Nonseminomas are often more aggressive than seminomas. They’re more likely to spread beyond the testicle. You may need chemotherapy, surgery, or both to cure this cancer.  

About 5 out of every 100 testicular cancers start in stromal cells. These cells make testosterone or support the growth of sperm. Testicular stromal tumors are often benign (not cancer).  

Risk factors for testicular cancer

Testicular cancer is not linked to any habits, activities, or lifestyles. 

But there are 2 important risk factors that can raise your chance of getting the disease. 

  • An undescended testicle. Testicles descend (drop down) from the abdomen to the scrotum before you’re born. If you were born with a testicle that did not descend, you have a greater risk of testicular cancer. That’s true even if you had surgery to fix the problem. 
  • You already had testicular cancer. If you had cancer in 1 of your testicles, you’re more likely to get cancer in the other one. However, the lifetime risk of this happening is low (1% to 2%). Out of every 100 people who had testicular cancer, only 1 or 2 will get it again. 

There have been new advances in the diagnosis and treatment of this cancer. Most people can survive the disease, especially if the tumor is found at an early stage.

Why should I choose Memorial Sloan Kettering to treat testicular cancer?

MSK’s team of testicular cancer experts 

Doctors at the Sidney Kimmel Center for Prostate and Urologic Cancers at Memorial Sloan Kettering Cancer Center (MSK) are among the nation’s most experienced in treating testicular cancer. They are part of a team that was ranked #1 in the nation for Urology Cancer Care this year by U.S. News & World ReportEach year, MSK’s testicular cancer care team sees about 500 people newly diagnosed with this disease while caring for thousands. 

New ways to diagnose and treat testicular cancer  

We use the latest imaging and laboratory tests  to diagnose the cancer and learn more about the tumor.  

Our specialists work as a team to plan the best treatment for you. For early-stage tumors, this often includes surgery. You also may have chemotherapy if the tumor is more advanced. 

The latest testicular cancer research and clinical trials 

MSK is a major research institution. During your treatment for testicular cancer, your care team may ask if you want to join a research study.  

These clinical trials explore new ways to treat the cancer. They may be for people who have not started treatment yet, or who have testicular cancer that came back. 

We’re also testing new ways to find cancer and monitor it (surveillance) with our micro RNA(miRNA) research program. miRNAs are genetic material made by tumors that can be found in the blood. We’re using new laboratory methods to isolate (separate) certain miRNAs for use as tumor markers.

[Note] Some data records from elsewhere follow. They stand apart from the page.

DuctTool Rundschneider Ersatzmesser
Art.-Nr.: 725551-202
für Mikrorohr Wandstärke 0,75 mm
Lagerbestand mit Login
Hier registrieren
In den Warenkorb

These markers can help us diagnose and treat testicular cancer.  

Most people treated for testicular cancer at MSK are eligible to join this diagnostic trial. A diagnostic trial is a clinical trial studying a new way to diagnose and treat cancer.  

Support during and after treatment 

MSK has many resources for people living with testicular cancer. We offer guidance on male sexual health and options for preserving fertility and building a family. We also support long-term survivorship after your treatment.